Restatement: Combine orbital, RV, and photometric information to infer masses and intrinsic brightness, and identify uncertainty-reducing follow-up.

Key elements:

• Kepler total mass from \(P,a\)
• Mass ratio from \(K_1,K_2\)
• Absolute magnitude from distance modulus
• Explicit measured vs inferred separation
• Reasonable follow-up observation with justification

Sample response:

(a) Total and individual masses \[ \frac{M_1+M_2}{M_\odot} =\frac{(4.0\,\text{AU}/1\,\text{AU})^3}{(4.0\,\text{yr}/1\,\text{yr})^2} =\frac{4.0^3}{4.0^2} =\frac{64}{16} =4.0 \Rightarrow M_1+M_2=4.0\,M_\odot \]

\[ \frac{M_2}{M_1} =\frac{K_1}{K_2} =\frac{25\,\text{km/s}}{20\,\text{km/s}} =1.25 \] So \(M_2=1.25M_1\) and: \[ M_1+1.25M_1=2.25M_1=4.0\,M_\odot \Rightarrow M_1=1.78\,M_\odot, \quad M_2=2.22\,M_\odot \]

\[ \boxed{M_1\approx1.78\,M_\odot,\quad M_2\approx2.22\,M_\odot} \]

(b) Combined absolute magnitude \[ M = m - (m-M) = 8.0 - 10.0 = -2.0 \]

\[ \boxed{M_{\text{combined}}=-2.0\,\text{mag}} \]

(c) Measured vs inferred: Measured directly are \(P\), \(a\), \(K_1\), \(K_2\), and apparent magnitude \(m\). The cluster distance modulus used here is an inferred intermediate from prior photometric modeling (not a raw direct observable). Using Kepler/Newton, we infer total mass from \(P\) and \(a\). Using center-of-mass dynamics, we infer mass ratio from \(K_1/K_2\), then individual masses. Using the distance modulus relation, we infer intrinsic brightness as absolute magnitude. Each step is model-dependent but testable, and each has uncertainty.

(d) Follow-up observation: A strong follow-up is eclipse photometry (or other inclination constraint), because it reduces geometric uncertainty and enables tighter component-property inference (masses/radii/luminosities) rather than only system-level estimates.

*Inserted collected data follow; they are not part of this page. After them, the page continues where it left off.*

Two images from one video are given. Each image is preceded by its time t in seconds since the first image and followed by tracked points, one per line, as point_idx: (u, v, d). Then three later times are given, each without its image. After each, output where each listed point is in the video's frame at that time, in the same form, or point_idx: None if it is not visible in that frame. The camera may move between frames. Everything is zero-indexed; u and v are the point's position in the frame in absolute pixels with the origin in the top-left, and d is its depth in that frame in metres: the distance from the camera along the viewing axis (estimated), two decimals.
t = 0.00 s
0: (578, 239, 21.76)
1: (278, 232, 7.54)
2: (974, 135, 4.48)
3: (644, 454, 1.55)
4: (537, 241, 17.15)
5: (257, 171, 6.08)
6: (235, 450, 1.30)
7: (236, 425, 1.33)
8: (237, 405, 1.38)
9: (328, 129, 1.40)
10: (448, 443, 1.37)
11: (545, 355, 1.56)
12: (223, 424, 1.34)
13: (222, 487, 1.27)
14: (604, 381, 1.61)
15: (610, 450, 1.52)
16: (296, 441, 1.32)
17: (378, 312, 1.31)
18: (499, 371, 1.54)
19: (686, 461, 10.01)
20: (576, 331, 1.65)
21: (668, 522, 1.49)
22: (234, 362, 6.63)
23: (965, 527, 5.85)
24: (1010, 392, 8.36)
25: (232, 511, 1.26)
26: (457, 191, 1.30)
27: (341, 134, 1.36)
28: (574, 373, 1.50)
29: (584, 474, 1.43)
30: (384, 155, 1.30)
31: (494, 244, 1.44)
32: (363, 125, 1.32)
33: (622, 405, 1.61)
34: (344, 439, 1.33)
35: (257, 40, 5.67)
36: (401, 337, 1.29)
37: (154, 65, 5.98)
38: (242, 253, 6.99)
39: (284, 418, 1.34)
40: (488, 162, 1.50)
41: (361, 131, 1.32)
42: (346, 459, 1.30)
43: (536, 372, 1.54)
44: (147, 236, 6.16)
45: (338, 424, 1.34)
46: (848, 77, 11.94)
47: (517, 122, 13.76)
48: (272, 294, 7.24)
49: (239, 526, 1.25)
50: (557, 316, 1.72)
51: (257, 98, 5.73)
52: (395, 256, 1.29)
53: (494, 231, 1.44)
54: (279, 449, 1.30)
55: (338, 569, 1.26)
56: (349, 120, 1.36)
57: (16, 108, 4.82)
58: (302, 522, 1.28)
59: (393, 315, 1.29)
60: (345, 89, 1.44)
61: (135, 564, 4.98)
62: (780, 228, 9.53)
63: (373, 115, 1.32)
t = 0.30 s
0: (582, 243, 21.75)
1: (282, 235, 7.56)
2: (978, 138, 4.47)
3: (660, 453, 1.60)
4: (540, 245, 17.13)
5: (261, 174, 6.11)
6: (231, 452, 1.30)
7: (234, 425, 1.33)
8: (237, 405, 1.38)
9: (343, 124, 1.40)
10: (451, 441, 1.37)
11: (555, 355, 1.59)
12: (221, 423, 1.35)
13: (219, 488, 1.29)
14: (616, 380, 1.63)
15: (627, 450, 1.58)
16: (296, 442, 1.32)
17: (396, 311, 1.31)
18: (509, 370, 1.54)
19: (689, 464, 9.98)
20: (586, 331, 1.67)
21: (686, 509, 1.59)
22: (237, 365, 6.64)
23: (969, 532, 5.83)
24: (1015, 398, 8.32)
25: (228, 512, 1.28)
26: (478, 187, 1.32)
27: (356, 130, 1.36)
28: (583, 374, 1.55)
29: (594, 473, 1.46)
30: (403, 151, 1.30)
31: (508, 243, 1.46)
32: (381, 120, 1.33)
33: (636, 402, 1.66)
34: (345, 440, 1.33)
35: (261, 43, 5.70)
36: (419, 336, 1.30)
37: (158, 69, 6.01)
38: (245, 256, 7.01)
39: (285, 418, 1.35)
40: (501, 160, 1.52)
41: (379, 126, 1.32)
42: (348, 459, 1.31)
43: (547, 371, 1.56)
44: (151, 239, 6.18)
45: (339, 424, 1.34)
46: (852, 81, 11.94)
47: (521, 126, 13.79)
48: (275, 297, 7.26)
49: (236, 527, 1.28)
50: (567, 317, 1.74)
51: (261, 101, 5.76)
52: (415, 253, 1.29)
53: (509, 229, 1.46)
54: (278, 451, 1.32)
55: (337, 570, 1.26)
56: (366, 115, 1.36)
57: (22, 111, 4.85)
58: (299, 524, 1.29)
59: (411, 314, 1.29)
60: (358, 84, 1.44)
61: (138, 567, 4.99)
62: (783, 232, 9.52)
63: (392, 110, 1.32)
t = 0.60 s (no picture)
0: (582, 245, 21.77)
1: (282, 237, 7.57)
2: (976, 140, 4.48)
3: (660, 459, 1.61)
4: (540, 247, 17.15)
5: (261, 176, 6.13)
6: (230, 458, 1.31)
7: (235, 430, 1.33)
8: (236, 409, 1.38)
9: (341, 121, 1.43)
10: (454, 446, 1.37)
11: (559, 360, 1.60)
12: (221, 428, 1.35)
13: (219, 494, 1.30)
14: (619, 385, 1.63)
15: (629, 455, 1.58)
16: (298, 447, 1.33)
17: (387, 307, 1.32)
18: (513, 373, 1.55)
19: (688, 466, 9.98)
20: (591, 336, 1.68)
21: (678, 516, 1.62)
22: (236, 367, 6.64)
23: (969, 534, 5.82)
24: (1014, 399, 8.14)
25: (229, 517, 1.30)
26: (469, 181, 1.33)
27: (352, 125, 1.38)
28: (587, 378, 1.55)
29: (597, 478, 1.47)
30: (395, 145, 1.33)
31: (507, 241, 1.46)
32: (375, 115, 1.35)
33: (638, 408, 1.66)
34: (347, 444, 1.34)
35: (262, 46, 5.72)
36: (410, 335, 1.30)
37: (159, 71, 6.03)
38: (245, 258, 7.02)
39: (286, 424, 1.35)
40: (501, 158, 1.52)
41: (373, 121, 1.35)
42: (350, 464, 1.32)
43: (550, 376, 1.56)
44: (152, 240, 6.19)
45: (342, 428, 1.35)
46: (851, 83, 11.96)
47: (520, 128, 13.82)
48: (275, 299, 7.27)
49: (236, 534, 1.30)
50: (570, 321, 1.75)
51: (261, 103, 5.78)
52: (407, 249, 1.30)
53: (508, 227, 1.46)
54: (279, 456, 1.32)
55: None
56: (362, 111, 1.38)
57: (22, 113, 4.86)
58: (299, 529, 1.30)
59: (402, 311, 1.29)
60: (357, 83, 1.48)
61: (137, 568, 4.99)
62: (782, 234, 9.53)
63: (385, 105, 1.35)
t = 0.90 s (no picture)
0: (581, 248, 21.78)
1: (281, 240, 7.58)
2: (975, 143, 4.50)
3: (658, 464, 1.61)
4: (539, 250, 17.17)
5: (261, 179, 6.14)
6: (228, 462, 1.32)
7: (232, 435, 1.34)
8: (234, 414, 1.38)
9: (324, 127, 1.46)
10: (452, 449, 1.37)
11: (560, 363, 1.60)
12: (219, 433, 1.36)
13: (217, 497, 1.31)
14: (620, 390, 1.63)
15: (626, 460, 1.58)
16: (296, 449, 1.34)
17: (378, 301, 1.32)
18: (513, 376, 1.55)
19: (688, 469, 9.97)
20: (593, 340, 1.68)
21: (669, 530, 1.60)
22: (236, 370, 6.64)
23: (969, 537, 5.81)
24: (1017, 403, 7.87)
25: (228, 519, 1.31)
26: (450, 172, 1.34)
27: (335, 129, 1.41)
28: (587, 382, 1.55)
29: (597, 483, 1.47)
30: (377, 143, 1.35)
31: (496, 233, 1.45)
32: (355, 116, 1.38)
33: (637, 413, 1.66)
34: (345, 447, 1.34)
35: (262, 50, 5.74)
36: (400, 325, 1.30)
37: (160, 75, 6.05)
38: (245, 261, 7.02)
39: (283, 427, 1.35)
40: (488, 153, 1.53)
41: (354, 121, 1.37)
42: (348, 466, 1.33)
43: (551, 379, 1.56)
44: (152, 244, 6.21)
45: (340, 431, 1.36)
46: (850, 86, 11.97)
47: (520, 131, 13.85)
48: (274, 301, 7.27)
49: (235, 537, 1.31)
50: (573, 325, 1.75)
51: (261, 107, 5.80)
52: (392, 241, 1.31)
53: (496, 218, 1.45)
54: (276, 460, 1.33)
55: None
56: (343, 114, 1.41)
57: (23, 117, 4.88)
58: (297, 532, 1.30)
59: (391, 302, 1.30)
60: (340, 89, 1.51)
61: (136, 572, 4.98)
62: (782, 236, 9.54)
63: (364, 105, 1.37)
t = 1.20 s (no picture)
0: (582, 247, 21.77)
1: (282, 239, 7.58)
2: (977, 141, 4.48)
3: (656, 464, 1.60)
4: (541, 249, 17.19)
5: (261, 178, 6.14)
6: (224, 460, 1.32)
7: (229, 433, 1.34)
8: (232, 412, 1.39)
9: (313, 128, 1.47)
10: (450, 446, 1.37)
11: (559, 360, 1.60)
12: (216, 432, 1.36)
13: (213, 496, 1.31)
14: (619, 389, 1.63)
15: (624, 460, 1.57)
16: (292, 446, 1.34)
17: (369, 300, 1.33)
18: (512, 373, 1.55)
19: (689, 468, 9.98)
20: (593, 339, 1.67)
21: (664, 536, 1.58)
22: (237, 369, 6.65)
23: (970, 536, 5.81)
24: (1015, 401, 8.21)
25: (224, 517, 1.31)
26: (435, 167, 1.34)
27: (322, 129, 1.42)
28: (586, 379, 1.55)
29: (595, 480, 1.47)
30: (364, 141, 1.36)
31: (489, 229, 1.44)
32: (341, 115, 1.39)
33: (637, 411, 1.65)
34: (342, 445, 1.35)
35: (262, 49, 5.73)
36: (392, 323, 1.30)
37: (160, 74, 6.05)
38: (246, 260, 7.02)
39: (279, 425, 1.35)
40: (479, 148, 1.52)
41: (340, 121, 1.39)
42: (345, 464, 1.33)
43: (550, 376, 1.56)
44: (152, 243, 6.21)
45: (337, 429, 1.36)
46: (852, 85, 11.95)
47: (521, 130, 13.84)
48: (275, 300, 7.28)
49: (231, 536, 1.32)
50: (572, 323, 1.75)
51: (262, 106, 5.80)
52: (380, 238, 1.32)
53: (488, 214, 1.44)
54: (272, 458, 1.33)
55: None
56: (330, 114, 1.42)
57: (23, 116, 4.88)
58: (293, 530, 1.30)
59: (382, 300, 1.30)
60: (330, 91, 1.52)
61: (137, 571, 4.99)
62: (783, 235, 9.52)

Unit check: Kepler and RV steps use dimensionless ratios to return masses in \(M_\odot\); the distance-modulus subtraction returns magnitude units (mag). \(\checkmark\)

Sanity check: The larger-mass component should have smaller velocity amplitude; \(M_2>M_1\) and \(K_2<K_1\) are consistent. \(\checkmark\)

Grading guidance: Full credit requires coherent chain logic, not just numerical answers.